Dive Brief:
- A pill to treat the liver disease MASH developed by Viking Therapeutics maintained its benefit over a year of treatment, reducing fibrosis and resolving inflammation in significantly more study participants than among those given placebo in a Phase 2 trial, the company said Tuesday.
- The assessment confirmed an earlier finding taken after 12 weeks of treatment with the drug, dubbed VK2809, which was the study’s primary endpoint. The 52-week results were based on a liver biopsy, while at 12 weeks investigators measured improvement using magnetic resonance imaging.
- The data come just months after the Food and Drug Administration granted approval for the first drug for the disease, Madrigal Pharmaceuticals’ Rezdiffra. While Madrigal launches that pill, which works the same way as VK2809, Viking is still years away from the market. The company is also now devoting significant resources to a weight loss drug.
Dive Insight:
After years of fitful development, the approval of the first drug for MASH was a milestone for a condition that some experts believe will grow hand-in-hand with obesity prevalence. Short for metabolic dysfunction-associated steatohepatitis, MASH was previously referred to as NASH, or non-alcoholic steatohepatitis.
Another liver disease drug developed by Intercept Pharmaceuticals had been hailed as a potential breakthrough based on the findings of a Phase 2 trial, but the FDA rejected it twice over safety risks.
Madrigal and Viking have homed in on a different target, called the thyroid hormone beta receptor, which when activated, helps regulate fat and glucose metabolism.
Viking tested its pill at four doses between 1 and 10 milligrams, either once daily or every other day. Grouped together, 69% of people who got VK2809 saw their NASH resolve without any change in fibrosis scores, significantly more than the 29% of people who received placebo. Of the participants who got VK2809, 51% had an improvement in fibrosis scores with no worsening of NASH and 44% experienced improvement in both, compared with 34% and 20% of placebo patients, respectively.
Viking also shared a more conservative analysis that classified participants with missing data as “non-responders.” A smaller share of participants met each of the three criteria on this score.
In both cases, some individual dose groups didn't show a statistically significant difference versus the comparator placebo group. The data did, however, meet the expectations set by Jefferies analyst Roger Song in an April note to clients.

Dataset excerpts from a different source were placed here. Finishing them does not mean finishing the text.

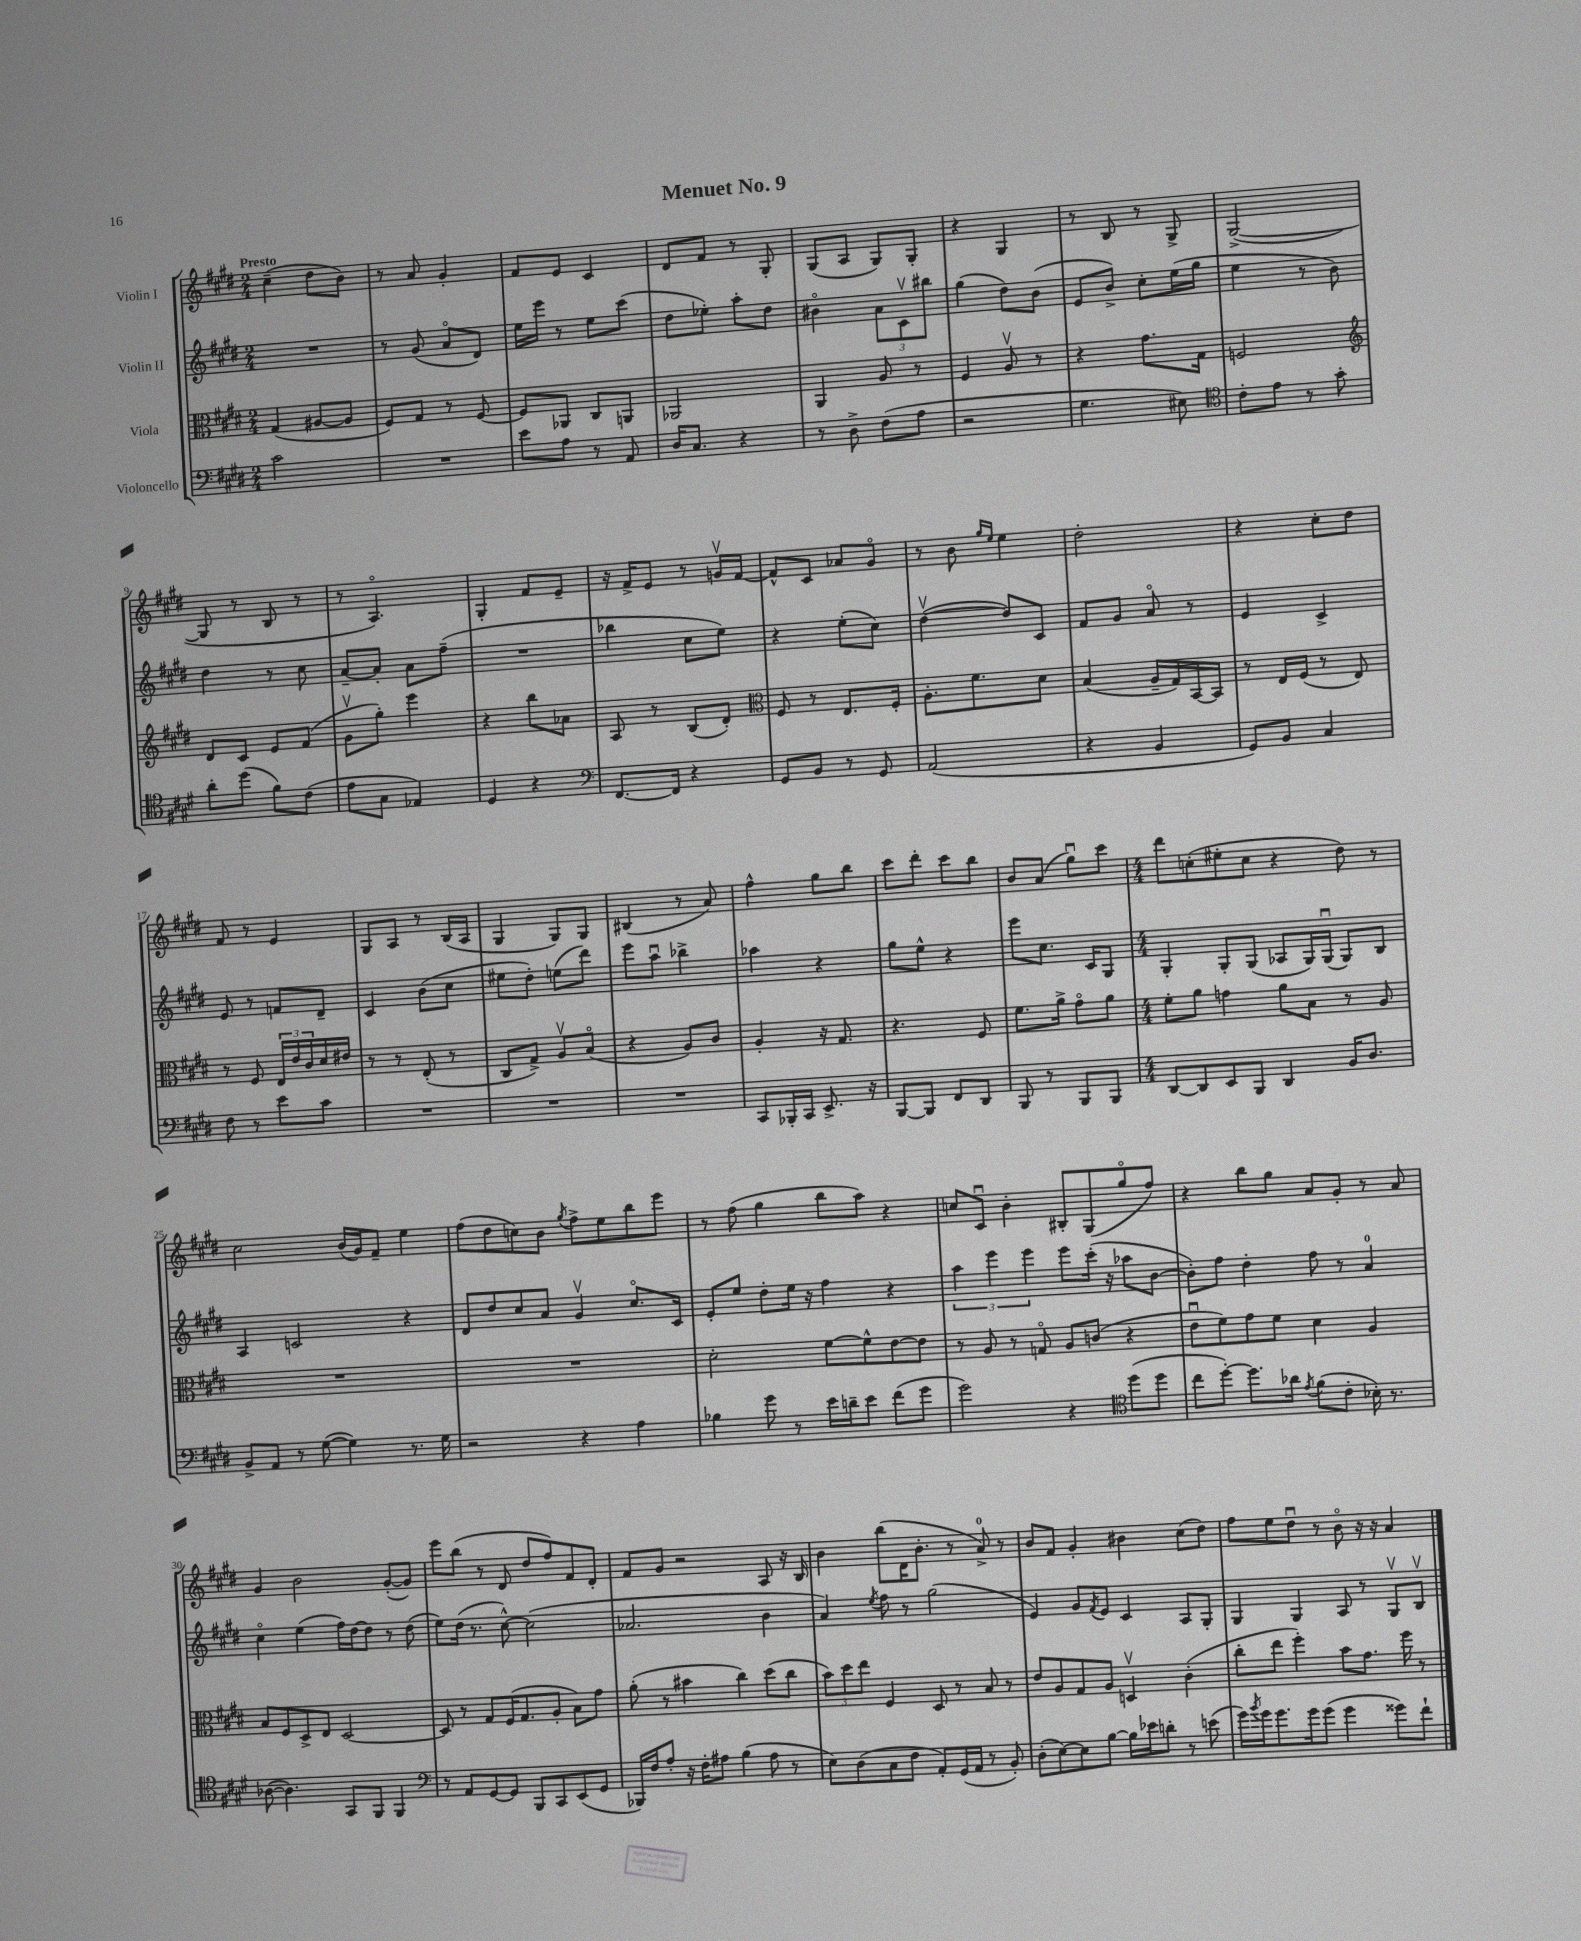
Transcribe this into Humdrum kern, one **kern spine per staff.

**kern	**kern	**kern	**kern
*part4	*part3	*part2	*part1
*staff4	*staff3	*staff2	*staff1
*I"Violoncello	*I"Viola	*I"Violin II	*I"Violin I
*clefF4	*clefC3	*clefG2	*clefG2
*k[f#c#g#d#]	*k[f#c#g#d#]	*k[f#c#g#d#]	*k[f#c#g#d#]
*M2/4	*M2/4	*M2/4	*M2/4
=1	=1	=1	=1
!	!	!	!LO:TX:a:B:t=Presto
2c#\	(4G#/	2r	(4cc#~\
.	[8A#X/L	.	8dd#\L
.	8A#/J]	.	8b\J)
=2	=2	=2	=2
2r	8F#/L)	8r	8r
.	8G#/J	(8g#/	8a/
.	8r	8a/L	4g#'/
.	[8F#/	8d#/J)	.
=3	=3	=3	=3
8e\L	8F#/L]	16ee\LL	8f#/L
.	.	16eee\JJ	.
8A\J	8AA-X/J	8r	8e/J
8r	8C#/L	8ee\L	4c#/
8AA/	8AAn/J	(8ccc#\J	.
=4	=4	=4	=4
16D#/KL	2AA-X/	8dd#\L	8d#/L
8.C#/J	.	.	.
.	.	8ee-X'\J)	8f#/J
4r	.	8aa'\L	8r
.	.	8dd#\J	8G#'/
=5	=5	=5	=5
8r	4AA/	4b#X\	(8G#/L
8D#^\	.	.	8A/J
(8F#\L	8A/	12a\L	8G#/L)
.	.	12c#v\	.
8A\J	8r	.	8G#'/J
.	.	12bb#X\J	.
=6	=6	=6	=6
2r	4F#/	(4gg#\	4r
.	8Av/	8dd#\L)	4G#/
.	8r	(8b\J	.
=7	=7	=7	=7
4.G#\	4r	8e/L	8r
.	.	8b^/J)	8B/
.	8.g#\L	8cc#'\L	8r
8E#X\)	.	(16ee\L	8G#^/
.	16G#\Jk	16gg#\JJ	.
=8	=8	=8	=8
*clefC4	*	*	*
8c#'\L	2Fn/	4ee\	([2G#^/
8e\J	.	.	.
8r	.	8r	.
8g#'\	.	8b\)	.
!!LO:LB:g=z
=9	=9	=9	=9
*	*clefG2	*	*
8a'\L	8d#/L	4dd#\	8G#/]
(8dd#\J	8c#/J	.	8r
8f#\L)	8e/L	8r	8B/
(8c#\J	(8f#/J	8cc#\	8r
=10	=10	=10	=10
8e\L	8g#v\L	[8a~/L	8r
8G#\J	8gg#'\J)	8a'/J]	4.A/)
4E-X/)	4eee\	8a\L	.
.	.	(8ff#~\J	.
=11	=11	=11	=11
4D#/	4r	2r	4G#'/
4r	8bb\L	.	8f#/L
.	8a-X\J	.	8e~/J
=12	=12	=12	=12
*clefF4	*	*	*
[8.FF#/L	8A/	4bb-X\	16r
.	.	.	16f#^/KL
.	8r	.	8e/J
16FF#/Jk]	.	.	.
4r	(8B/L	8cc#\L	8r
.	8d#'/J)	8ee\J)	16gnv/LL
.	.	.	[16f#/JJ
=13	=13	=13	=13
*	*clefC3	*	*
8GG#/L	8F#/	4r	8f#^^/L]
8BB/J	8r	.	8c#/J
8r	8.E/L	(8ee'\L	8a-X/L
8GG#/	.	8cc#\J)	8g#/J
.	16F#'/Jk	.	.
=14	=14	=14	=14
(2AA/	8.A'\L	([4dd#v\	8r
.	.	.	8b\
.	8.f#\	.	.
.	.	.	16qqgg#/LL
.	.	.	16qqee/JJ
.	.	8dd#/L])	4ee\
.	8d#\J	8c#/J	.
=15	=15	=15	=15
4r	(4B/	8f#/L	2dd#'\
.	.	8g#/J	.
4BB/	16A~/LL	8a/	.
.	16G#/)	.	.
.	[16BB/	8r	.
.	16BB/JJ]	.	.
=16	=16	=16	=16
8GG#/L)	8r	4e/	4r
8BB/J	16E/LL	.	.
.	(16F#/JJ	.	.
4C#/	8r	4c#^/	8cc#'\L
.	8E/)	.	8dd#\J
!!LO:LB:g=z
=17	=17	=17	=17
8F#\	8r	8e/	8f#/
8r	8F#/	8r	8r
8e\L	24E/LL	8fn/L	4e/
.	24e/	.	.
.	24c#/	.	.
8c#\J	16d#/	8d#~/J	.
.	16e#X/JJ	.	.
=18	=18	=18	=18
2r	8r	4c#/	8G#/L
.	8r	.	8A/J
.	(8E'/	(8b\L	8r
.	8r	8cc#\J	(16B/LL
.	.	.	16A/JJ
=19	=19	=19	=19
2r	8C#/L	8ee#X\L	4G#/
.	8G#^/J)	8dd#'\J)	.
.	8Av/L	(8een\L	8G#/L)
.	(8B/J	8ddd#\J)	8G#/J
=20	=20	=20	=20
2r	4r	8eee\L	(4B#X/
.	.	8aau\J	.
.	8A/L)	4bb-X^\	8r
.	8c#/J	.	8a/)
=21	=21	=21	=21
8CC#/L	4A'/	4aa-X\	4ff#^^\
16BBB-X'/L	.	.	.
16CC#/JJ	.	.	.
8.EE^/	16r	4r	8gg#\L
.	8.G#/	.	.
.	.	.	8bb\J
16r	.	.	.
=22	=22	=22	=22
[8BBB/L	4.r	8gg#\L	8ccc#\L
8BBB/J]	.	8ee^^\J	8ddd#'\J
8FF#/L	.	4r	8ccc#\L
8DD#/J	8F#/	.	8bb\J
=23	=23	=23	=23
8BBB/	8.f#\L	8eee\L	8b/L
8r	.	8.cc#\J	(8a/J
.	16a^\Jk	.	.
8BBB/L	8g#\L	.	8gg#u\L)
.	.	16c#/KL	.
8BBB/J	8a\J	8G#/J	8ccc#\J
=24	=24	=24	=24
*M4/4	*M4/4	*M4/4	*M4/4
[8DD#/L	8f#'\L	4G#'/	8ddd#\L
8DD#/]	8a\J	.	(8ccn'\
8EE/	4gn\	8G#'/L	8ee#X'\
8BBB/J	.	(8G#/J	8cc\J
4DD#/	8a\L	8A-X/L	4r
.	8B\J	16G#/L)	.
.	.	(16G#u/JJ	.
16BB/KL	8r	8G#/L)	8dd#\)
8.D#/J	.	.	.
.	8A/	8B/J	8r
!!LO:LB:g=z
=25	=25	=25	=25
8BB^/L	1r	4A/	2cc#\
8AA/J	.	.	.
8r	.	2cn/	.
([8G#\	.	.	.
4G#\])	.	.	(16b/LL
.	.	.	16g#/J)
.	.	.	8f#~/J
8.r	.	4r	4ee\
16G#\	.	.	.
=26	=26	=26	=26
2r	1r	8d#/L	(8ff#\L
.	.	8dd#/	8dd#\
.	.	8cc#/	8ccn\)
.	.	8a/J	8b\J
.	.	.	8qgg#/
4r	.	4g#v/	8ff#^\L
.	.	.	8ee\
4A\	.	8.cc#/L	8bb\
.	.	.	8eee\J
.	.	16c#/Jk	.
=27	=27	=27	=27
4B-X\	2d#'\	8e'/L	8r
.	.	8ee/J	(8ff#\
8g#\	.	8dd#'\L	4gg#\
8r	.	16ee\Jk	.
.	.	16r	.
16e\LL	[8f#\L	4ff#\	8bb\L
16dn~\J	.	.	.
8e\J	8f#^^\]	.	8aa\J)
(8f#\L	[8e\	4r	4r
8g#\J	8e\J]	.	.
=28	=28	=28	=28
2g#\)	8r	6aa\	8ccn/L
.	8A/	.	8c#u/J
.	.	6eee\	.
.	8r	.	4b'\
.	.	6eee\	.
.	8Gn/	.	.
4r	8A/L	8eee\L	8B#X'/L
.	(8cn/J	(16ccc#'\Jk	(8G#/
.	.	16r	.
*clefC4	*	*	*
(8dd#\L	4r	8aa-X\L	8gg#/
8dd#\J	.	[8b\J	8ff#/J)
=29	=29	=29	=29
8cc#\L	8eu\L	8b'\L])	4r
[8dd#'\J)	8f#\)	8ff#\J	.
8.dd#\L]	8g#\	4dd#'\	8bb\L
.	8f#\J	.	8gg#\J
16a-X\Jk	.	.	.
8qe/	.	.	.
(8f#\L	4d#\	8ff#\	8a/L
8c#'\J	.	8r	8g#'/J
16B-X'\)	4A/	4a/	8r
8.r	.	.	.
.	.	.	8a/
!!LO:LB:g=z
=30	=30	=30	=30
([8A-X\	8B/L	4cc#\	4g#/
4.A-\])	8F#/	.	.
.	8D#^/	(4ee\	2b\
.	8E/J	.	.
8GG#/L	[2D#/	16ff#\LL)	.
.	.	[16dd#\J	.
8FF#/J	.	8dd#\J]	.
4FF#/	.	8r	([8g#'/L
.	.	(8dd#\	8g#/J])
=31	=31	=31	=31
*clefF4	*	*	*
8r	8D#/]	8ee\L)	8eee\L
8AA/L	8r	(16dd#\Jk	(8bb\J
.	.	8.r	.
[8GG#/	8G#/L	.	8r
8GG#/J]	(16F#/K	[8cc#^^\)	8d#/
.	8.G#/	.	.
8BBB/L	.	(2cc#\]	8dd#/L
8CC#/	8A'/J	.	8ff#/)
(8EE/	8B\L)	.	8f#/
8GG#/J	8g#\J	.	8d#'/J
=32	=32	=32	=32
16BBB-X/LL)	(8a'\	2.a-X/	8f#/L
16F#/J	.	.	.
8A'/J	8r	.	8g#/J
16r	4b#X\	.	2r
16F#'\KL	.	.	.
8A#X\J	.	.	.
(4B\	4cc#\)	.	.
8A#\	(8dd#\L	4b\	8A/
8r	8cc#\J	.	16r
.	.	.	16B/
=33	=33	=33	=33
8E\L)	12b\L)	4a/)	4b\
.	12dd#\	.	.
(8D#\	.	.	.
.	12ee\J	.	.
.	.	8qee/	.
8C#\	4F#/	8ff#\	(8bb\L
8F#\J	.	8r	16d#\K
.	.	.	8.b'\J
8AA'/L)	8D#/	(2gg#\	.
(16GG#/L	8r	.	8r
16AA/JJ	.	.	.
8r	8B/	.	8a^/)
8BB'/)	8r	.	8r
=34	=34	=34	=34
(8D#'\L	8e/L	4e/)	8b/L
[8E\)	8A/	.	8f#/J
8E\]	8G#/	8g#/L	4g#'/
.	.	8qf#/	.
[8B\J	8A/J	8e/J	.
16B\LL]	4Dnv/	4c#/	4b#X\
16e-X\J	.	.	.
8dn'\J	.	.	.
8r	(4c#'\	8A/L	(8cc#\L
(8en\	.	8G#'/J	8dd#\J)
=35	=35	=35	=35
16g#\LL)	8cc#'\L	4G#/	8ff#\L
8qb/	.	.	.
16g#\J	.	.	.
8.g#\	8ee\J	.	8ee\
.	4ff#'\)	4G#/	8dd#u\J
16g#\k	.	.	.
(8g#\J	.	.	8r
4g#\	8b\L	8A/	8b\
.	8.g#\J	8r	16r
.	.	.	16r
8g##X\L)	.	8G#v/L	4a/
.	16ff#\	.	.
8f#`\J	8r	8Bv/J	.
==	==	==	==
*-	*-	*-	*-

Study participants taking VK2809 had similar side effect rates to those taking a placebo and, at most doses, levels of liver enzymes were significantly reduced, Viking said.
Viking shares fell by double digits in morning trading Tuesday.
In a June 2 note to clients, Raymond James analyst Steven Seedhouse wrote that Viking will likely next meet with FDA staff to map out a possible Phase 3 trial. He suggested the company may seek a licensing partner to help pay for that trial along with potential regulatory submissions and commercialization.